> ACTION ITEM:
Looking at the listing below, retype exactly the lines starting at the one containing "(938, 620) none" and ending at the one containing "(393, 1039) none", both included, and nothing else.

> RECORDS FOR THE TASK:
▽
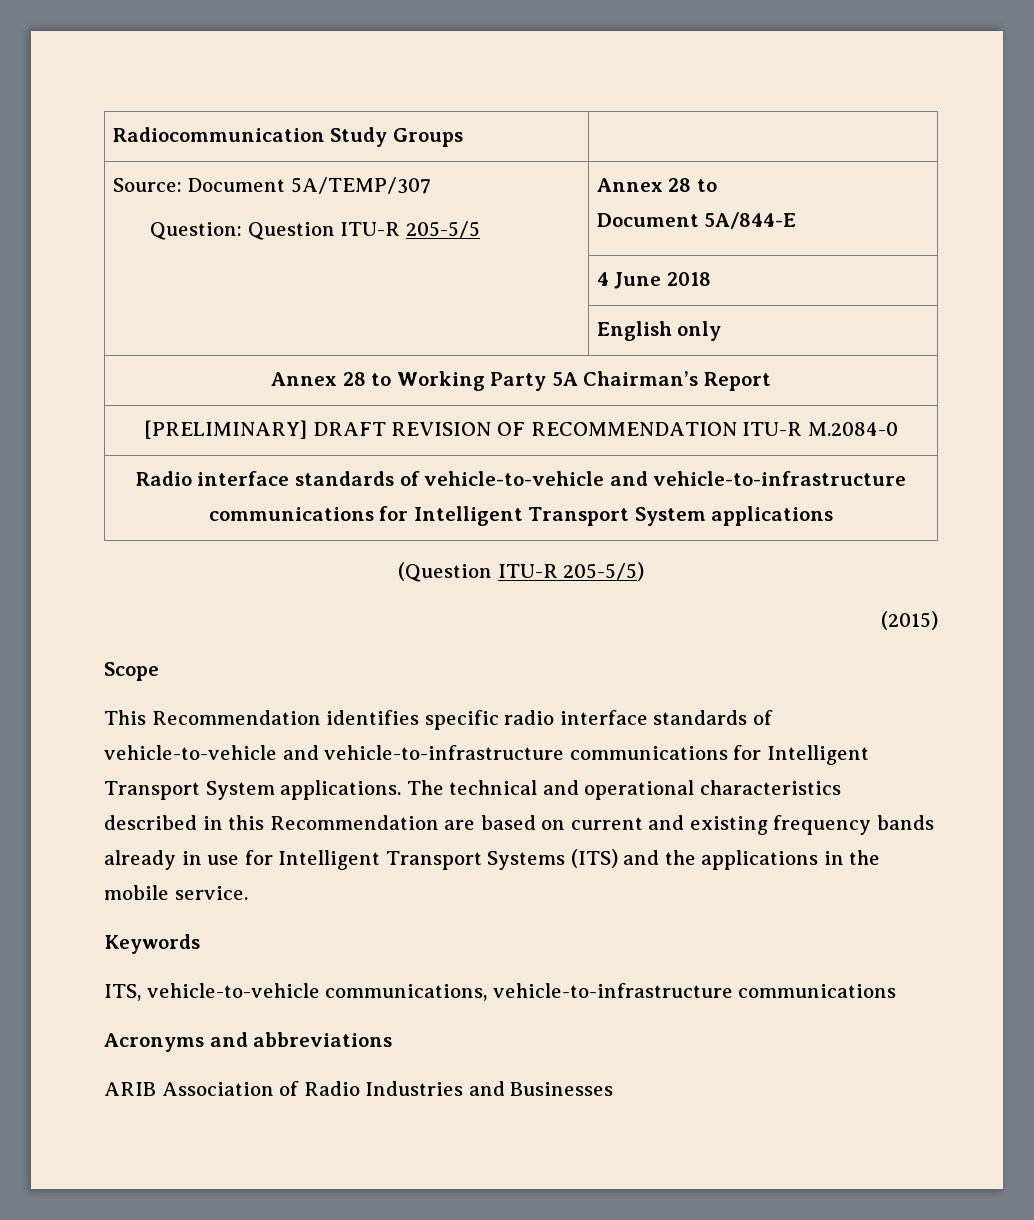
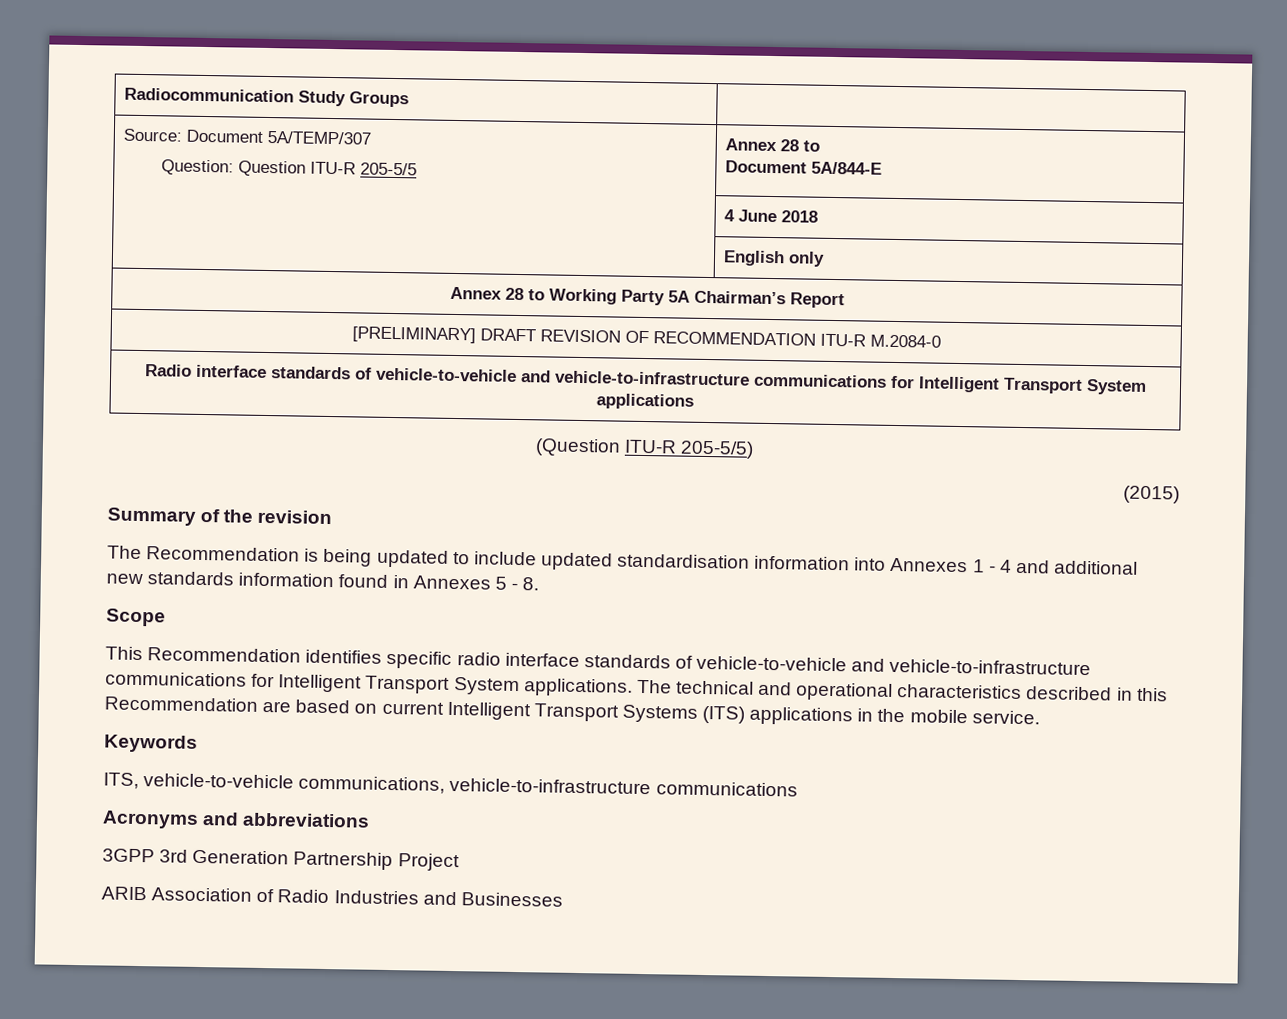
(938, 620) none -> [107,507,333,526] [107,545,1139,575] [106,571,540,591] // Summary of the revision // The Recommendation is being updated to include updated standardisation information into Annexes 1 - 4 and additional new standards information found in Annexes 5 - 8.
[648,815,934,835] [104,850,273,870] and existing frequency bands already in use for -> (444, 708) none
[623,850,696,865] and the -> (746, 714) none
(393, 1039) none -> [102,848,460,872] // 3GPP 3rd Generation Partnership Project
△
▽
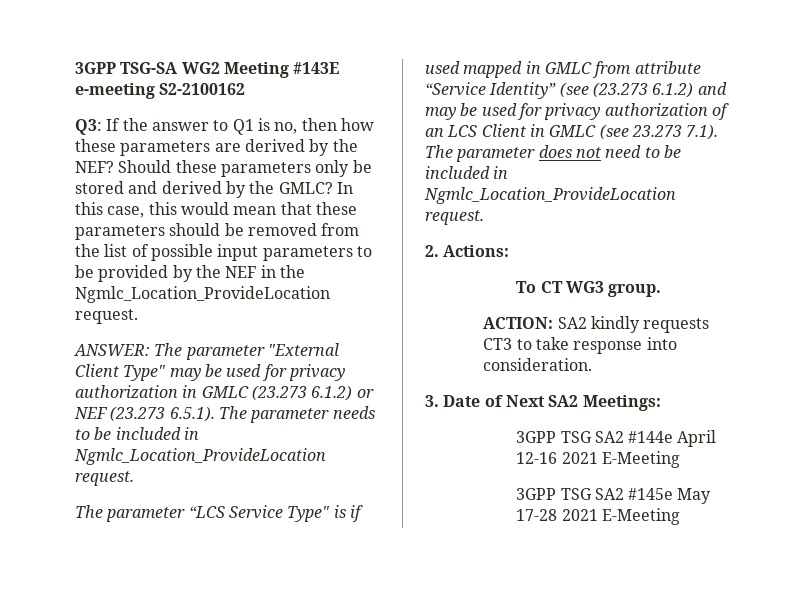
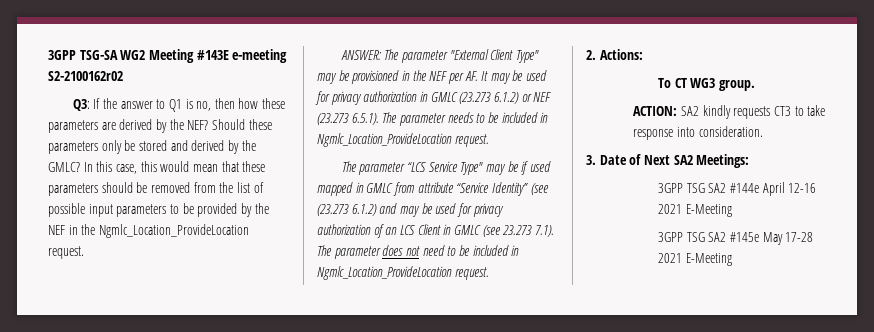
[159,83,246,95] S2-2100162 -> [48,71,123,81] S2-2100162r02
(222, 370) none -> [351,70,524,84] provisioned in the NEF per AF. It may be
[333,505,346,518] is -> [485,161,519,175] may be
△
> ANSWER BOX:
(938, 620) none -> [107,507,333,526] [107,545,1139,575] [106,571,540,591] // Summary of the revision // The Recommendation is being updated to include updated standardisation information into Annexes 1 - 4 and additional new standards information found in Annexes 5 - 8.
[648,815,934,835] [104,850,273,870] and existing frequency bands already in use for -> (444, 708) none
[623,850,696,865] and the -> (746, 714) none
(393, 1039) none -> [102,848,460,872] // 3GPP 3rd Generation Partnership Project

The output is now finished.